Henri Girard, dont j'aime beaucoup les romans, va dédicacer sa dernière oeuvre, L’Arlésienne de Tidbinbilla, le  mercredi 21 septembre à partir de 18 heures (et jusqu’à 22 heures), au siège de l’Union artistique des cheminots (et du Cercle littéraire des écrivains cheminots), salle 627 (salle de danse), au 6ème étage du 7/9 rue de Château Landon, 75010 Paris (Métro Château Landon, parking proche : Gare de l’Est).

J'y serai et j'espère que vous aussi!

 

Avez-vous noté C'est un MERCREDI:

 

Mme Verdurin ne donnait pas de «dîners», mais elle avait des «mercredis». Les mercredis étaient des oeuvres d’art. Tout en sachant qu’ils n’avaient leurs pareils nulle part, Mme Verdurin introduisait entre eux des nuances. «Ce dernier mercredi ne valait pas le précédent, disait-elle. Mais je crois que le prochain sera un des plus réussis que j’aie jamais donnés.» Elle allait parfois jusqu’à avouer: «Ce mercredi-ci n’était pas digne des autres. En revanche, je vous réserve une grosse surprise pour le suivant.» Dans les dernières semaines de la saison de Paris, avant de partir pour la campagne, la Patronne annonçait la fin des mercredis. C’était une occasion de stimuler les fidèles: «Il n’y a plus que trois mercredis, il n’y en a plus que deux, disait-elle du même ton que si le monde était sur le point de finir. Vous n’allez pas lâcher mercredi prochain pour la clôture.» Mais cette clôture était factice, car elle avertissait: «Maintenant, officiellement il n’y a plus de mercredis. C’était le dernier pour cette année. Mais je serai tout de même là le mercredi. Nous ferons mercredi entre nous; qui sait? ces petits mercredis intimes, ce seront peut-être les plus agréables.»
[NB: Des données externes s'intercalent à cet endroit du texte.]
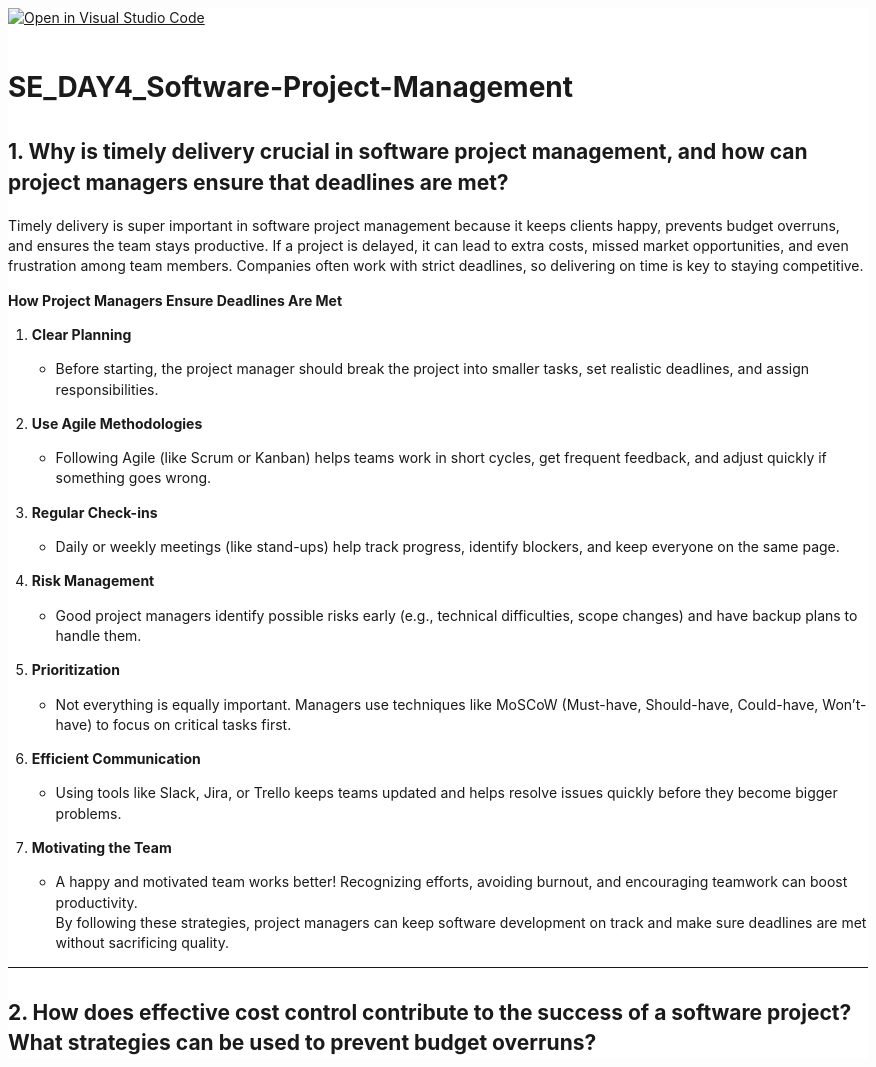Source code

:  [![Open in Visual Studio Code](https://classroom.github.com/assets/open-in-vscode-2e0aaae1b6195c2367325f4f02e2d04e9abb55f0b24a779b69b11b9e10269abc.svg)](https://classroom.github.com/online_ide?assignment_repo_id=18435443&assignment_repo_type=AssignmentRepo)
# SE_DAY4_Software-Project-Management


## 1. Why is timely delivery crucial in software project management, and how can project managers ensure that deadlines are met?

Timely delivery is super important in software project management because it keeps clients happy, prevents budget overruns, and ensures the team stays productive. If a project is delayed, it can lead to extra costs, missed market opportunities, and even frustration among team members. Companies often work with strict deadlines, so delivering on time is key to staying competitive.  

**How Project Managers Ensure Deadlines Are Met**  

1. **Clear Planning**
   - Before starting, the project manager should break the project into smaller tasks, set realistic deadlines, and assign responsibilities.  

2. **Use Agile Methodologies** 
   - Following Agile (like Scrum or Kanban) helps teams work in short cycles, get frequent feedback, and adjust quickly if something goes wrong.  

3. **Regular Check-ins** 
   - Daily or weekly meetings (like stand-ups) help track progress, identify blockers, and keep everyone on the same page.  

4. **Risk Management** 
   - Good project managers identify possible risks early (e.g., technical difficulties, scope changes) and have backup plans to handle them.  

5. **Prioritization**  
   - Not everything is equally important. Managers use techniques like MoSCoW (Must-have, Should-have, Could-have, Won’t-have) to focus on critical tasks first.  

6. **Efficient Communication**  
   - Using tools like Slack, Jira, or Trello keeps teams updated and helps resolve issues quickly before they become bigger problems.  

7. **Motivating the Team**  
   - A happy and motivated team works better! Recognizing efforts, avoiding burnout, and encouraging teamwork can boost productivity.  
By following these strategies, project managers can keep software development on track and make sure deadlines are met without sacrificing quality. 

---

## 2. How does effective cost control contribute to the success of a software project? What strategies can be used to prevent budget overruns?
Sodome et Gomorrhe, chapître deuxième


 

Mme. Verdurin did not give ‘dinners,’ but she had ‘Wednesdays.’ These Wednesdays were works of art. While fully conscious that they had not their match anywhere, Mme. Verdurin introduced shades of distinction between them. “Last Wednesday was not as good as the one before,” she would say. “But I believe the next will be one of the best I have ever given.” Sometimes she went so far as to admit: “This Wednesday was not worthy of the others. But I have a big surprise for you next week.” In the closing weeks of the Paris season, before leaving for the country, the Mistress would announce the end of the Wednesdays. It gave her an opportunity to stimulate the faithful. “There are only three more Wednesdays left, there are only two more,” she would say, in the same tone as though the world were coming to an end. “You aren’t going to miss next Wednesday, for the finale.” But this finale was a sham, for she would announce: “Officially, there will be no more Wednesdays. To-day was the last for this year. But I shall be at home all the same on Wednesday. We shall have a little Wednesday to ourselves; I dare say these little private Wednesdays will be the nicest of all.”